Henry Kerali, directeur de la Banque mondiale pour le Ghana.

La Banque mondiale a approuvé un crédit de 100 millions de dollars accordé par l’Association internationale de développement (IDA) au programme d’appui aux villes secondaires du Ghana pour améliorer la gestion urbaine et améliorer les services de base destinés aux habitants de 25 villes secondaires et des citadins pauvres.

« Les Ghanéens résidant dans les municipalités participantes auront un meilleur accès aux services urbains, tels que de meilleures routes, des services efficaces et une réduction des inondations », a déclaré Henry Kerali, le directeur de la Banque mondiale pour le Ghana.

Pays très urbanisé, le Ghana doit impérativement maîtriser, encadrer et bien gérer ses centres urbains pour éviter d’en faire des poudrières. «Le programme des villes secondaires du Ghana soutiendra le plan d’action national de décentralisation du gouvernement pour assurer la gestion efficace des centres urbains afin de créer des emplois pour les jeunes des villes concernées », a complété Meskerem Brhane, responsable des pratiques sociales, urbaines, rurales et de la résilience à la Banque mondiale pour la région Afrique.

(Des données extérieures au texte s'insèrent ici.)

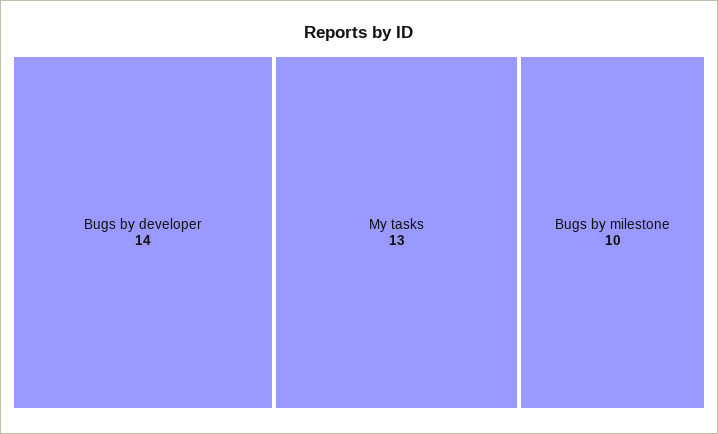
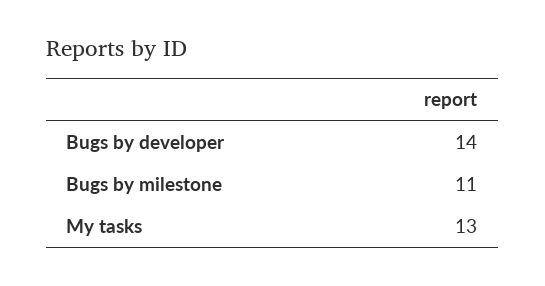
  {
    "Bugs by developer": 14,
    "My tasks": 13,
-   "Bugs by milestone": 10
+   "Bugs by milestone": 11
  }

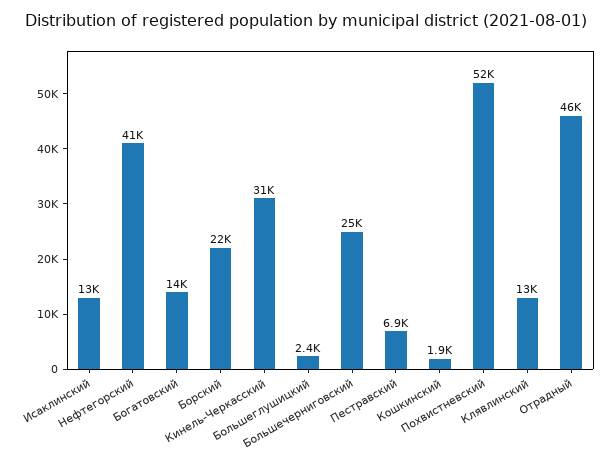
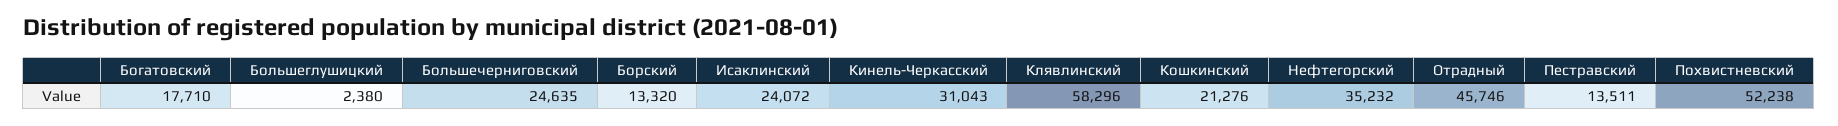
  {
-   "Исаклинский": 13000,
+   "Исаклинский": 24072,
-   "Нефтегорский": 41000,
+   "Нефтегорский": 35232,
-   "Богатовский": 14000,
+   "Богатовский": 17710,
-   "Борский": 22000,
+   "Борский": 13320,
    "Кинель-Черкасский": 31043,
    "Большеглушицкий": 2380,
    "Большечерниговский": 24635,
-   "Пестравский": 6900,
+   "Пестравский": 13511,
-   "Кошкинский": 1900,
+   "Кошкинский": 21276,
    "Похвистневский": 52238,
-   "Клявлинский": 13000,
+   "Клявлинский": 58296,
    "Отрадный": 45746
  }

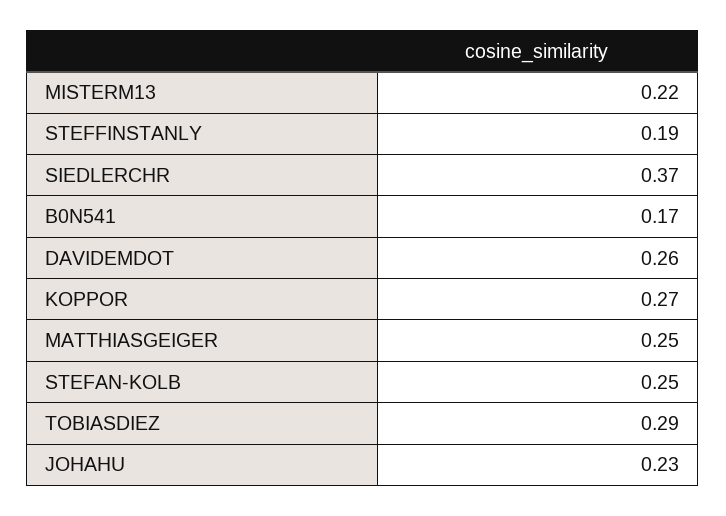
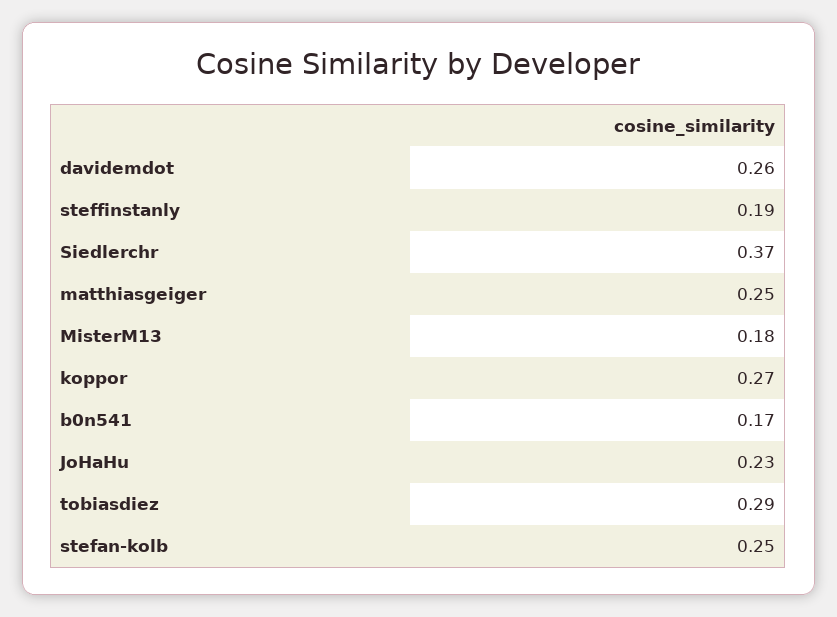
  {
-   "MISTERM13": 0.22,
+   "MISTERM13": 0.18,
    "STEFFINSTANLY": 0.19,
    "SIEDLERCHR": 0.37,
    "B0N541": 0.17,
    "DAVIDEMDOT": 0.26,
    "KOPPOR": 0.27,
    "MATTHIASGEIGER": 0.25,
    "STEFAN-KOLB": 0.25,
    "TOBIASDIEZ": 0.29,
    "JOHAHU": 0.23
  }

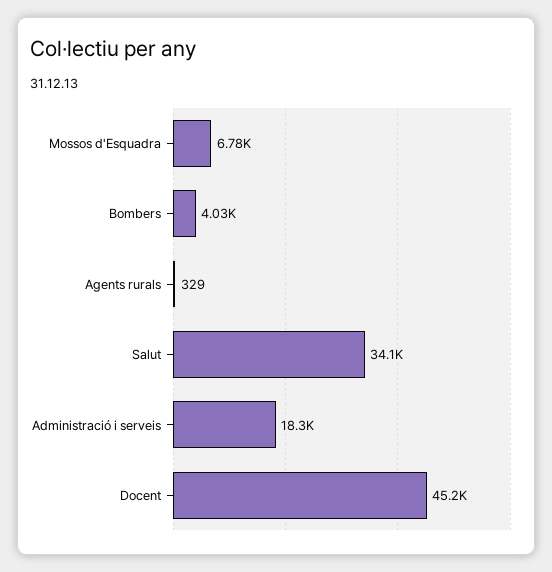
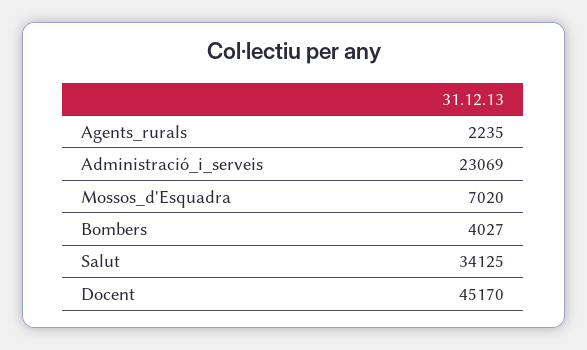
  {
-   "Mossos d'Esquadra": 6780,
+   "Mossos d'Esquadra": 7020,
    "Bombers": 4027,
-   "Agents rurals": 329,
+   "Agents rurals": 2235,
    "Salut": 34125,
-   "Administració i serveis": 18300,
+   "Administració i serveis": 23069,
    "Docent": 45170
  }

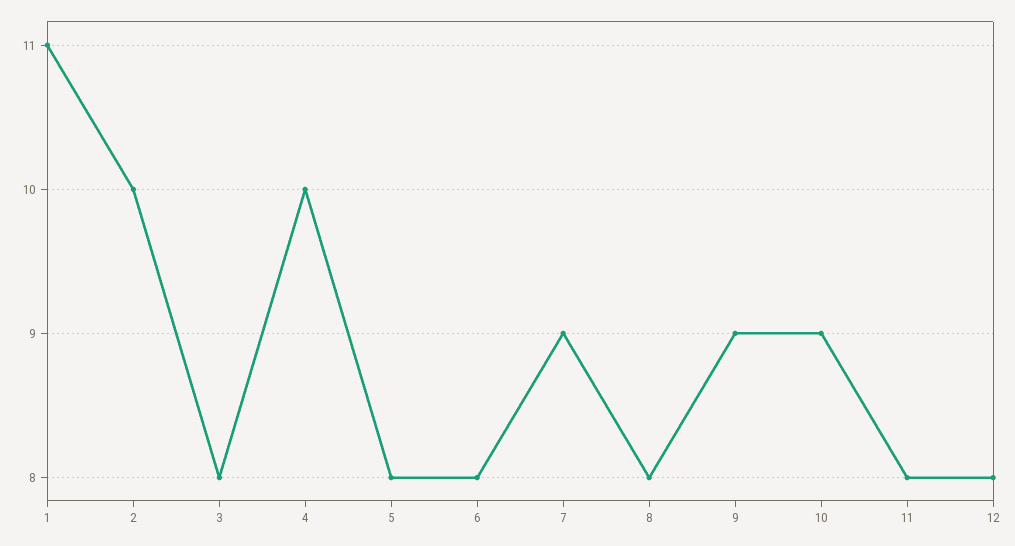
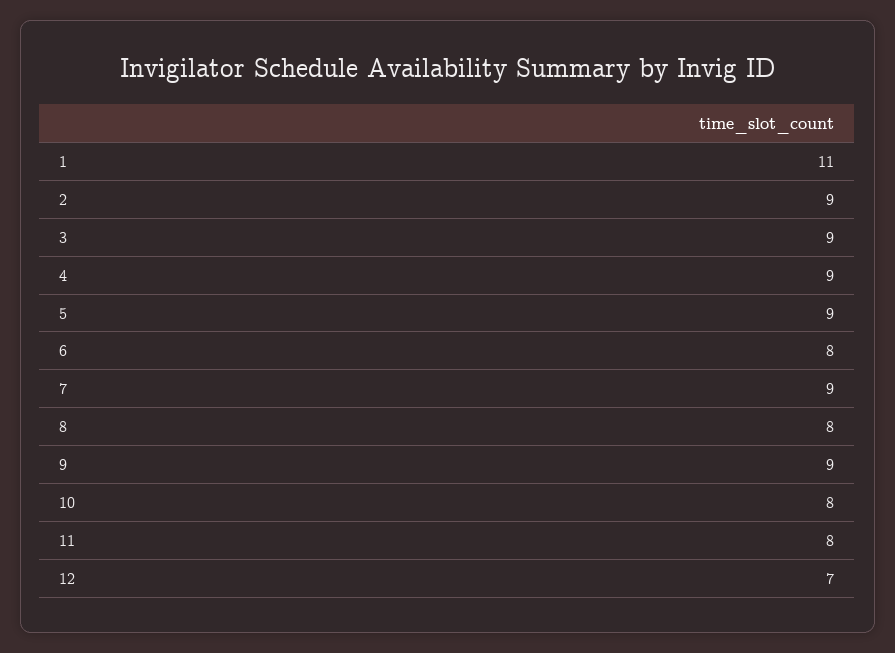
  {
    "1": 11,
-   "2": 10,
+   "2": 9,
-   "3": 8,
+   "3": 9,
-   "4": 10,
+   "4": 9,
-   "5": 8,
+   "5": 9,
    "6": 8,
    "7": 9,
    "8": 8,
    "9": 9,
-   "10": 9,
+   "10": 8,
    "11": 8,
-   "12": 8
+   "12": 7
  }

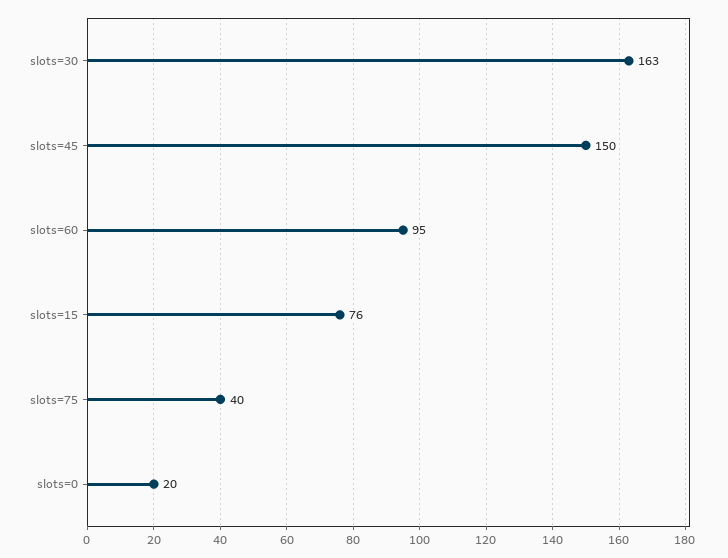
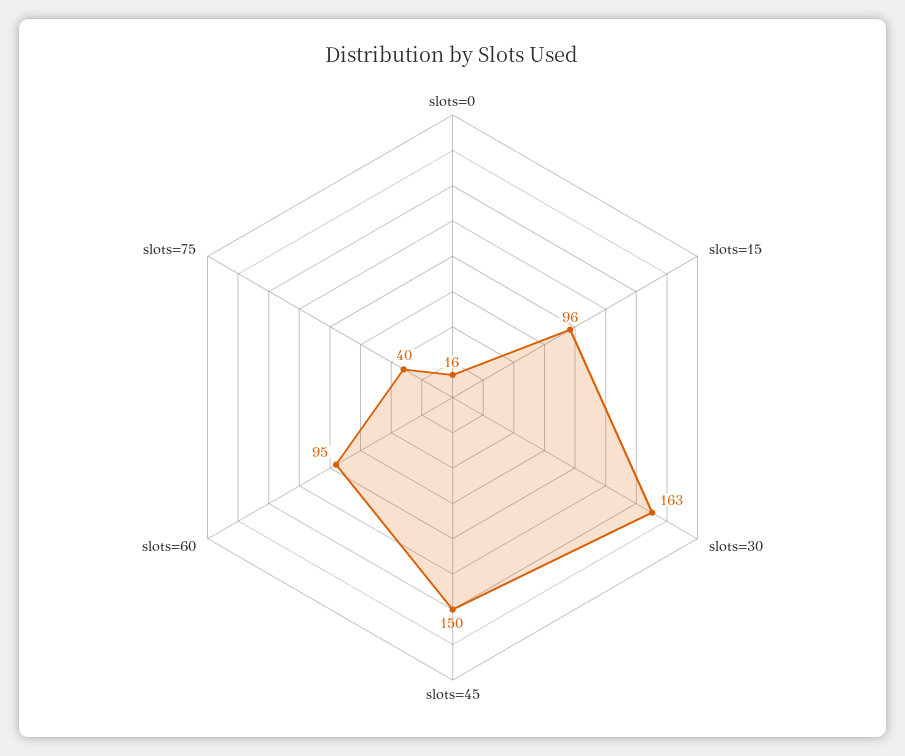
  {
    "slots=30": 163,
    "slots=45": 150,
    "slots=60": 95,
-   "slots=15": 76,
+   "slots=15": 96,
    "slots=75": 40,
-   "slots=0": 20
+   "slots=0": 16
  }

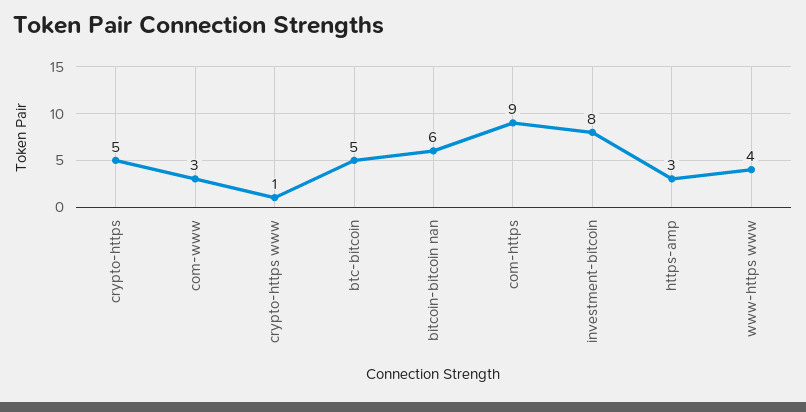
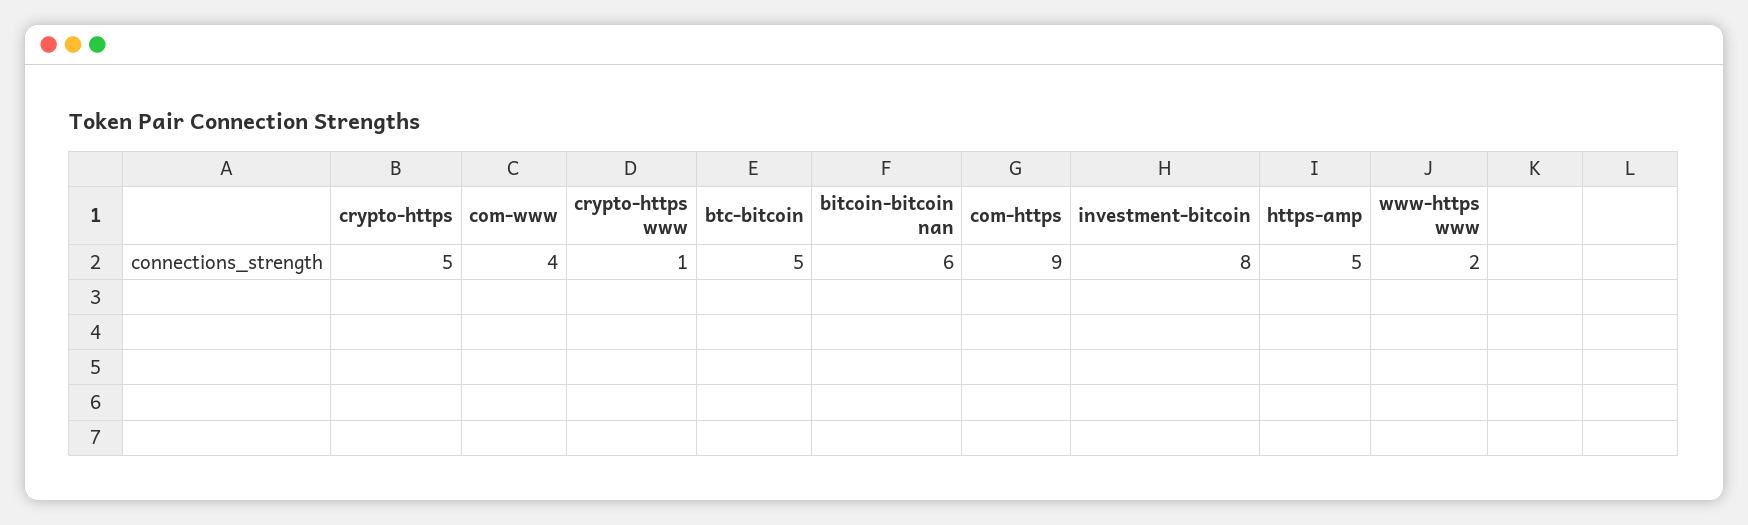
  {
    "crypto-https": 5,
-   "com-www": 3,
+   "com-www": 4,
    "crypto-https www": 1,
    "btc-bitcoin": 5,
    "bitcoin-bitcoin nan": 6,
    "com-https": 9,
    "investment-bitcoin": 8,
-   "https-amp": 3,
+   "https-amp": 5,
-   "www-https www": 4
+   "www-https www": 2
  }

Le programme d’appui aux villes secondaires du Ghana fait partie du programme plus vaste du gouvernement en matière de développement urbain et de décentralisation. Il contribuera à renforcer les systèmes locaux et à se concentrer sur les assemblées municipales en leur fournissant des incitations pour améliorer leurs performances en tant que gestionnaires de la ville. Le programme aidera également les institutions régionales et nationales à fournir aux assemblées municipales le soutien nécessaire à une gestion urbaine efficace et à la prestation de services.

Le Ghana n’est pas le seul pays d’Afrique confronté à une urbanisation galopante difficilement maîtrisée. En 2017, un rapport de la Banque mondiale intitulé « Les défis de l’urbanisation en Afrique de l’Ouest » relevait les blocages à Bamako, Conakry et Niamey. Ces trois villes contribuent significativement à l’économie nationale de leur pays, 34% du PIB pour Bamako et environ 27% pour Conakry et Niamey.

Les freins au développement urbain

Et pourtant, elle « ne sont pas de véritables moteurs de croissance », observait Meskerem Brhane. La cause ? Ces trois villes accusent un retard par rapport à la moyenne des villes subsahariennes en termes de services publics urbains, notamment le faible accès à l’eau, à l’électricité et à l’assainissement. S’y ajoutent « des investissements insuffisants dans les infrastructures, notamment de transport public, qui ont aggravé les problèmes d’accessibilité et de mobilité urbaines », note le rapport.

Toujours selon la Banque mondiale, les villes africaines ont trois caractéristiques communes qui freinent leur développement urbain : le surpeuplement, le manque de connectivité et le coût élevé de la vie. Et là encore, l’amélioration de la planification urbaine, une meilleure coordination des infrastructures et une meilleure répartition économique, pour améliorer les conditions de vie des populations, le soutien aux investissements du secteur privé, sont des pistes pour un développement plus ordonné des villes africaine.

Pour rappel, L’Association de développement international (IDA) de la Banque mondiale aide les pays les plus pauvres du monde en accordant des subventions et des prêts à taux zéro à des projets et programmes stimulant la croissance économique, réduisant la pauvreté et améliorant la vie des pauvres. Depuis sa création en 1960, l’IDA a soutenu des travaux de développement dans 113 pays. Les engagements annuels ont atteint en moyenne 18 milliards de dollars au cours des trois dernières années, dont 54% environ en Afrique.